Data items —
────────────────────

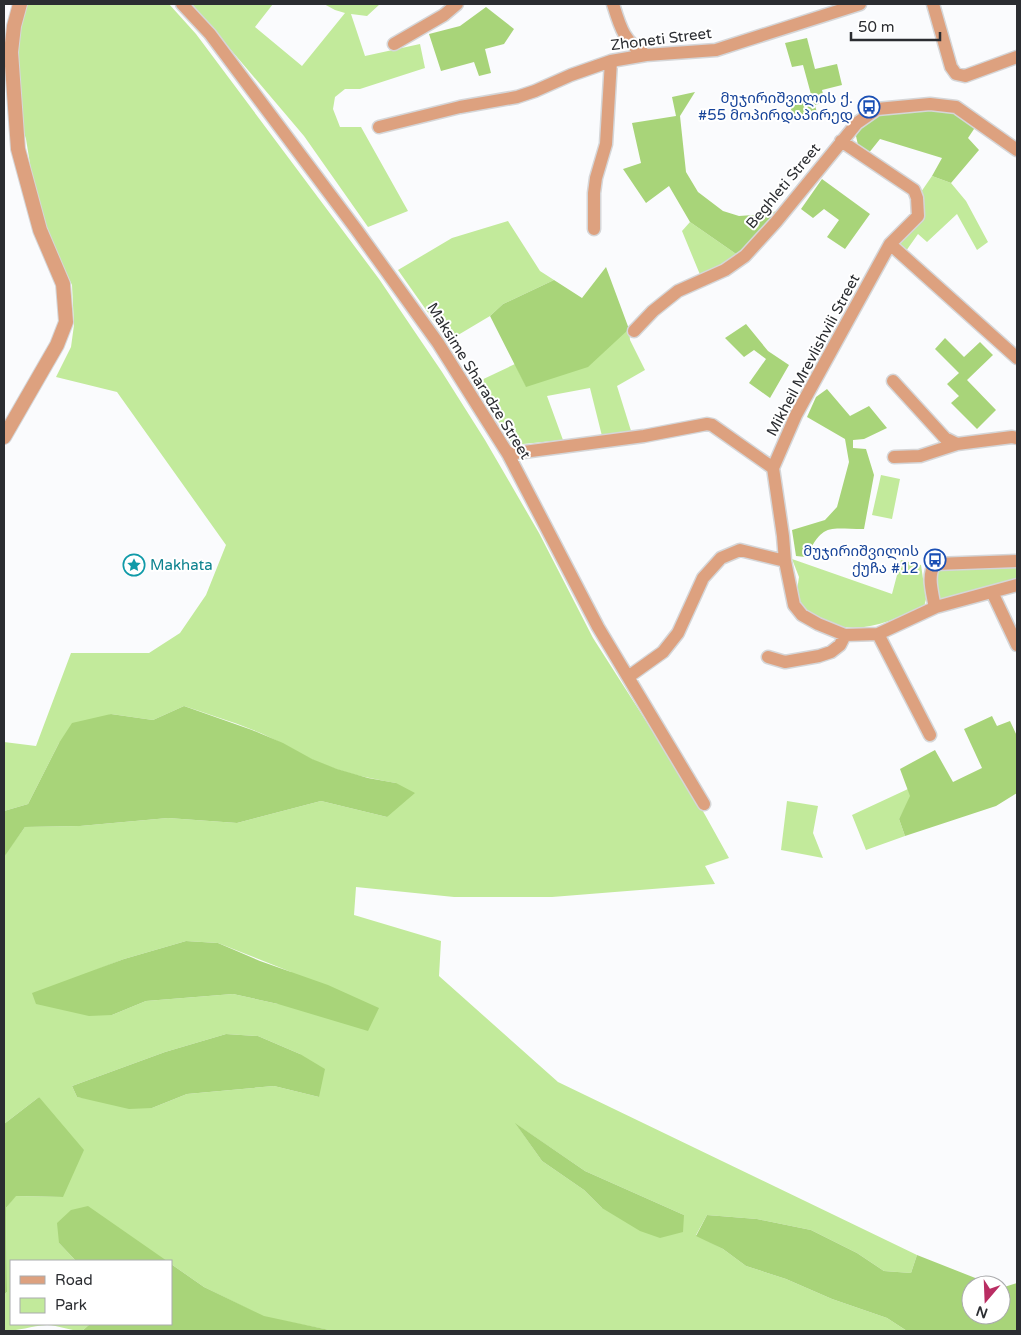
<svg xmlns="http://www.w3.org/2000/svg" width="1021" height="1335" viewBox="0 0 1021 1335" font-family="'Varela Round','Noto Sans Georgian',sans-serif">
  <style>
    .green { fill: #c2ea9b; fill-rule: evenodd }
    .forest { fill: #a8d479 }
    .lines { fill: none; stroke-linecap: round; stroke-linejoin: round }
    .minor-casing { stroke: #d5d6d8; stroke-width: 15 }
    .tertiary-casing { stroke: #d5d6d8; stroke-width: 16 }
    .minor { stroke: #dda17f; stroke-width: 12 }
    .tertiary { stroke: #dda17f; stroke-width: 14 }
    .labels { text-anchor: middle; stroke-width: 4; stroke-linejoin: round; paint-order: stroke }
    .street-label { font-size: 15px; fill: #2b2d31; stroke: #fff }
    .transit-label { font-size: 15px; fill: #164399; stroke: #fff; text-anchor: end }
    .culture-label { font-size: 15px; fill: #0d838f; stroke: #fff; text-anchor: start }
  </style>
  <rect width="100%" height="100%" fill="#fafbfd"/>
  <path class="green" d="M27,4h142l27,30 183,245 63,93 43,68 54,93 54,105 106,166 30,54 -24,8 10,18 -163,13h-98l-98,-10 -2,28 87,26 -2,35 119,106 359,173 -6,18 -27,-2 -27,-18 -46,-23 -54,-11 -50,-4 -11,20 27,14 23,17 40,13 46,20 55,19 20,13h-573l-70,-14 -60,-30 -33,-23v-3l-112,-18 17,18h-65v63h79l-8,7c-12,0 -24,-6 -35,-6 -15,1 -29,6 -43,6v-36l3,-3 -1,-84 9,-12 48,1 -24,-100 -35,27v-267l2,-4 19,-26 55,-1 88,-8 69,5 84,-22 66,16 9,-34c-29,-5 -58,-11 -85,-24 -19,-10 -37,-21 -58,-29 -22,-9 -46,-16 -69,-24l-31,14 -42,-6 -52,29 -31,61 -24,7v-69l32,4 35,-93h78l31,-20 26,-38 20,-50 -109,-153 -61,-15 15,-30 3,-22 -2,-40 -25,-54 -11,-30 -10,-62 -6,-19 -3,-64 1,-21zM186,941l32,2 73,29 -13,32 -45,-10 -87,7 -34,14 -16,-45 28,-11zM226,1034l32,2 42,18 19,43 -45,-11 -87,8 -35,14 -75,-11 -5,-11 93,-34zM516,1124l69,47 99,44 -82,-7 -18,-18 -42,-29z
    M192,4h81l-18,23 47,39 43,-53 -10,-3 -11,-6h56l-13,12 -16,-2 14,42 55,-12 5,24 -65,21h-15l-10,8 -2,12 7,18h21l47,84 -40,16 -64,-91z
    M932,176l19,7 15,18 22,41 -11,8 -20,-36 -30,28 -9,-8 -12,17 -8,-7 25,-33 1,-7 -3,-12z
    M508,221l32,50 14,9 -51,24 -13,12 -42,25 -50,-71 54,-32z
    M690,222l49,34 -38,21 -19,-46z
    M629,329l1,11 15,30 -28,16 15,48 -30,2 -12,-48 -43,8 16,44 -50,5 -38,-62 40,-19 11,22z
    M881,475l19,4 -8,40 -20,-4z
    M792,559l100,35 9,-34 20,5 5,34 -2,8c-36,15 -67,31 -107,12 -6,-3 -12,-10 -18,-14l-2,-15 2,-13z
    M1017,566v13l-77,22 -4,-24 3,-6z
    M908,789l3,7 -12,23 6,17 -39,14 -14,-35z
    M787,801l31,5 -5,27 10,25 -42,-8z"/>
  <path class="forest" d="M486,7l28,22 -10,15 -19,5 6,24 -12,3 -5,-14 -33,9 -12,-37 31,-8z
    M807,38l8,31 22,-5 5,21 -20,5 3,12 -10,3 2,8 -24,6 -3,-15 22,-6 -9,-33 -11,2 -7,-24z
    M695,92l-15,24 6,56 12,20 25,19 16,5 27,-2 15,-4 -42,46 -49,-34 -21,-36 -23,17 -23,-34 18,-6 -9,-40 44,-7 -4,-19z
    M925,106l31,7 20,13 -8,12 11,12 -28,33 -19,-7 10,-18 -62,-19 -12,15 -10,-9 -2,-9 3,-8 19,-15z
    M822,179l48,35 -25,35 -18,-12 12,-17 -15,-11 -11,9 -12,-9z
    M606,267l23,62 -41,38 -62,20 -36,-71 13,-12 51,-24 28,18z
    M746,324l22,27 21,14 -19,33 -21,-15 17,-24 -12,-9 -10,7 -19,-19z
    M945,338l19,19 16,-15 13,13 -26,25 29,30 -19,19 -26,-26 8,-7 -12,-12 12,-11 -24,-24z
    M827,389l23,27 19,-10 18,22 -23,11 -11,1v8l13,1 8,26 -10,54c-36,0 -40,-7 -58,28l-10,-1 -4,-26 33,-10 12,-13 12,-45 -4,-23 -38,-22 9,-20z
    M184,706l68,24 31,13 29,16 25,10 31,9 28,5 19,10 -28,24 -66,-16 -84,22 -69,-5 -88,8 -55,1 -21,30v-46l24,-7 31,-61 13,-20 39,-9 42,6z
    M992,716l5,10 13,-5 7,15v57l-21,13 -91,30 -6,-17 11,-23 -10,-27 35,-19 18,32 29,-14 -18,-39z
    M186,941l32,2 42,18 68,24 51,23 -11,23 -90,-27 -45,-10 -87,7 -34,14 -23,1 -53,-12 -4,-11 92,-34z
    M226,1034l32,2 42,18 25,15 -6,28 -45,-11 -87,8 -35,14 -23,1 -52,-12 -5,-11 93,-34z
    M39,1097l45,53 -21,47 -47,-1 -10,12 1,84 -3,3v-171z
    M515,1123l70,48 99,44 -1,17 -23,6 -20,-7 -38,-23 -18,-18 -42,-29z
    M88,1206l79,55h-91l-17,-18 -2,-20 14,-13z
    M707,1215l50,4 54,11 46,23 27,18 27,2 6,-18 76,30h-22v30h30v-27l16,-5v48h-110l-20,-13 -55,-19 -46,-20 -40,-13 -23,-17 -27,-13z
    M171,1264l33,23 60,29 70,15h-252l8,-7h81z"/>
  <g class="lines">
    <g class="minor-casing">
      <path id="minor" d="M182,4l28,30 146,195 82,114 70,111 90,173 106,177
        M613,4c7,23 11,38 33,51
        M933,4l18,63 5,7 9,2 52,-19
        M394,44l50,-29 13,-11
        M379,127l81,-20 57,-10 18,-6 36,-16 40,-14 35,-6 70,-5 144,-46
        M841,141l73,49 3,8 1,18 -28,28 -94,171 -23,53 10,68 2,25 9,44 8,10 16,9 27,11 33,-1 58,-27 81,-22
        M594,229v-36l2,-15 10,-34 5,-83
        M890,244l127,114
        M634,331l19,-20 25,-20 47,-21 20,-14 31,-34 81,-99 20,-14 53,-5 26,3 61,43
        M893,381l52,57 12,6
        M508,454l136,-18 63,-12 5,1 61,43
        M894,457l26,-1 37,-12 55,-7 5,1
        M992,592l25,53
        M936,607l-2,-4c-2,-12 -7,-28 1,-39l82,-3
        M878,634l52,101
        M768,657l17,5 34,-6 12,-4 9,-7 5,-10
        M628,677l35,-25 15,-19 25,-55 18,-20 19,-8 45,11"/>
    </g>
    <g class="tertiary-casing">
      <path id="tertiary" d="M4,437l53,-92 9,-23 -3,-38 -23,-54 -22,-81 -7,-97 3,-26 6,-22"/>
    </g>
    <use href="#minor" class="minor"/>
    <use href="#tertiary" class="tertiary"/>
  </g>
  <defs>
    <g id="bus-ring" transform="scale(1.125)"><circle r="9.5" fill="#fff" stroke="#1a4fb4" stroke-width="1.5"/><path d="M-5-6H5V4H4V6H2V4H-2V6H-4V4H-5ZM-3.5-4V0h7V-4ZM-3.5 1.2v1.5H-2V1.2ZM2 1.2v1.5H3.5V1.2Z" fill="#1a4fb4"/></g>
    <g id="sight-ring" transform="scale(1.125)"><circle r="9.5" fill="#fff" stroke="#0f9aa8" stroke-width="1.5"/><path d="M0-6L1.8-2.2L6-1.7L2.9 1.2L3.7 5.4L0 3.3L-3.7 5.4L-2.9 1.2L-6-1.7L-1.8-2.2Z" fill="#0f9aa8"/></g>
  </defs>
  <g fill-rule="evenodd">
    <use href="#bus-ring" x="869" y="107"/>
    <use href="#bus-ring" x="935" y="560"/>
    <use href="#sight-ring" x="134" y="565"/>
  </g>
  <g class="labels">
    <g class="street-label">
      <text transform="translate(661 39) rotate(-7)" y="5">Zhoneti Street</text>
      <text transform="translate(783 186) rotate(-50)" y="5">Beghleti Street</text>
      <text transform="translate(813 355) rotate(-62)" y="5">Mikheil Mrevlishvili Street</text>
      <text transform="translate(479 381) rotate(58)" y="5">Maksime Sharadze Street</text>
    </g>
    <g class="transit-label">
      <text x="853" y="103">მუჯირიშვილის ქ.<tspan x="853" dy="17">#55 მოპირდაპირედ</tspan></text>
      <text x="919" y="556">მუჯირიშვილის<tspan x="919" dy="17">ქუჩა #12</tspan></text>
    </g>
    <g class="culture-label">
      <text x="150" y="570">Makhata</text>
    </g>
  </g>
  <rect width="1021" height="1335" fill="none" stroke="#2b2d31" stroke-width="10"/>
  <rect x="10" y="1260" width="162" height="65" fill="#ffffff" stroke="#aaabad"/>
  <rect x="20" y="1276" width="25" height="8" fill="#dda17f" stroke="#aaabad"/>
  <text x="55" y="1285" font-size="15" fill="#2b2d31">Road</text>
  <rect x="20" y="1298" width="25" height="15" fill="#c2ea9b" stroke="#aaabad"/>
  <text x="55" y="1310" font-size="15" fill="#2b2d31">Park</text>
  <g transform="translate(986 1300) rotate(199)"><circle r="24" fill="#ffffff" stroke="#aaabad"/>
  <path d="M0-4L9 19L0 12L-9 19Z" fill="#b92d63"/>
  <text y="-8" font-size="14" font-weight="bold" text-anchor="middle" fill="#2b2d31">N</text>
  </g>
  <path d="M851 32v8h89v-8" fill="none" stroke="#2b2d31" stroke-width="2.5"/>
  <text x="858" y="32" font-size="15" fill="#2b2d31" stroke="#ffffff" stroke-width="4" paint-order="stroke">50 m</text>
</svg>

────────────────────

What to do — Return, from the data above, each line in which the string "sight" appears.

Answer space —
    <g id="sight-ring" transform="scale(1.125)"><circle r="9.5" fill="#fff" stroke="#0f9aa8" stroke-width="1.5"/><path d="M0-6L1.8-2.2L6-1.7L2.9 1.2L3.7 5.4L0 3.3L-3.7 5.4L-2.9 1.2L-6-1.7L-1.8-2.2Z" fill="#0f9aa8"/></g>
    <use href="#sight-ring" x="134" y="565"/>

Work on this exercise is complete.